Recently we ran into an issue where select groups of Instant Clone machines were having issues with domain trust issues shortly after certificate updates on the underlying vCenter in two DCs. Machines were initially unable to allocate while logging through the normal methods and direct console logins gave the usual "The trust relationship between this workstation and the primary domain failed". All problems are rectified but we are still trying to find the actual root cause for our understanding to ensure it is actually fixed as well as for accurate documentation for all parties affected. We also need to update the certificates on the remaining DCs so we are trying to understand the issue as much as possible to ensure we don't cause further issues if that was in fact what caused the issues.


This happened hours after we did SSL certificate updates on the hosting vCenters in two separate DCs, though the TAs were previously done about two weeks prior with no known issues. The scope of the affected machines was not consistent at all. It only affected a few tenants in each DC and even then, only seemed to affect machines that did not have an active user connection. Those users that were in logged in just fine well after the cert update. Affected machine count was approximately 125 out of 600 machines.


Now, we could lazily pin the cert updates to the issue but the fact that it only caused problems for certain machines not ALL in each DC and the sporadic nature leaves us confused.

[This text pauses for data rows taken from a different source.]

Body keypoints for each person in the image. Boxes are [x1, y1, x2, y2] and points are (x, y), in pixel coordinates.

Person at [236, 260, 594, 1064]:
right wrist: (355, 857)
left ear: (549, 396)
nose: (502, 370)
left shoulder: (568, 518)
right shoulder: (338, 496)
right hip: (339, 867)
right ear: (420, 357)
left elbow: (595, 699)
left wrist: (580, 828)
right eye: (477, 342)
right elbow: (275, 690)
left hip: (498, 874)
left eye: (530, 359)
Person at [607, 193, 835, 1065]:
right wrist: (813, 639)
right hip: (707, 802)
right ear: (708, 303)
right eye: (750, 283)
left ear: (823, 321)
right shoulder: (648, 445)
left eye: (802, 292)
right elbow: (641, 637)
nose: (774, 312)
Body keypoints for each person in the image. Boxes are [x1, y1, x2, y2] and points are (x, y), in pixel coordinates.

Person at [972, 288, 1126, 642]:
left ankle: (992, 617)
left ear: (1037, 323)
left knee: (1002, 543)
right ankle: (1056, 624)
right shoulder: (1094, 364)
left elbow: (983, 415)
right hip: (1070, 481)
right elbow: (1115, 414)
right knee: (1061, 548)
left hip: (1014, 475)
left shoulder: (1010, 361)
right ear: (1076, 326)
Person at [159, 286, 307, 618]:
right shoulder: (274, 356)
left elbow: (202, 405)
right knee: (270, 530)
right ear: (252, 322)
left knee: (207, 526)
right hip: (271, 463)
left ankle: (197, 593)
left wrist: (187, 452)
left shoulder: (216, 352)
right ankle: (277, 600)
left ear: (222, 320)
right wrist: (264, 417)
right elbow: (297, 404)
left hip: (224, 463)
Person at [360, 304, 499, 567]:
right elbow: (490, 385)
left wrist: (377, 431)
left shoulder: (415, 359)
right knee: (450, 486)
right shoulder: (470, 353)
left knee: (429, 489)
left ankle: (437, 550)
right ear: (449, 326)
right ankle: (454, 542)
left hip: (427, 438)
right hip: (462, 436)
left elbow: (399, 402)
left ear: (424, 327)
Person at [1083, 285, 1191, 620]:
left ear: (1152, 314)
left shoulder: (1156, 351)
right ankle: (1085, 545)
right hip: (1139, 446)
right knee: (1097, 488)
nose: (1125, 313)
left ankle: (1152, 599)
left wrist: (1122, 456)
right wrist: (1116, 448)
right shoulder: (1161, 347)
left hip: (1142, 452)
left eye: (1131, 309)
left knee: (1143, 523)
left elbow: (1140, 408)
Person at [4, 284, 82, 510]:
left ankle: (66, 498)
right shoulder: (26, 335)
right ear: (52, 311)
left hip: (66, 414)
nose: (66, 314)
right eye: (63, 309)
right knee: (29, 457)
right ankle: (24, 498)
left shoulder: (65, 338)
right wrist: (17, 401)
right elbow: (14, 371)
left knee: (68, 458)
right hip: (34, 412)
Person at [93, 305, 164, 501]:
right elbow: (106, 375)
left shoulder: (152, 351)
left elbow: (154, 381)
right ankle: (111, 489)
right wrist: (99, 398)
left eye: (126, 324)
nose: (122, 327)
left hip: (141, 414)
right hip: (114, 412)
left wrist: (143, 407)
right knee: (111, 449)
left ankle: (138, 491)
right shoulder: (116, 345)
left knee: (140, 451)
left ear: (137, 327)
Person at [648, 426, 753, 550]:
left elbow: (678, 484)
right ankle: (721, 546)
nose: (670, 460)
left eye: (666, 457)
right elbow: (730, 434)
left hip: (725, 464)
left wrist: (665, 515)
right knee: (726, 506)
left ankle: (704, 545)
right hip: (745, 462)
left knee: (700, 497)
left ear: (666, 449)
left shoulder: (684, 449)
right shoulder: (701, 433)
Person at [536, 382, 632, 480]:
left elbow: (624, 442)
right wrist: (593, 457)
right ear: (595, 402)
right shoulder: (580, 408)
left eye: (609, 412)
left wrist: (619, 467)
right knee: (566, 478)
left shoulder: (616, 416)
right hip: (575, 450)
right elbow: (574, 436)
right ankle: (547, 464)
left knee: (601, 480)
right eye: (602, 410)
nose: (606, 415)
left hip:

We tried a few things to correct before we found that deleting the affected machines and rebuilding as new was the easiest/quickest way to fix. Reboots on the instant clones did nothing as I assume the templates/replicas were ultimately busted. As for logs, the TAs did not show much, we also sent them in to VMware Support for assistance, but they requested the machine agent logs. Which we no longer have because we deleted all the affected machines. However, I may have some snapshots still within retention that we will restore for further investigation and to grab those logs.

Has anybody else run into a similar issue or have an idea of what could have caused the problems or items that I can take a look at when I restore that machine? Any help would be appreciated. Thanks!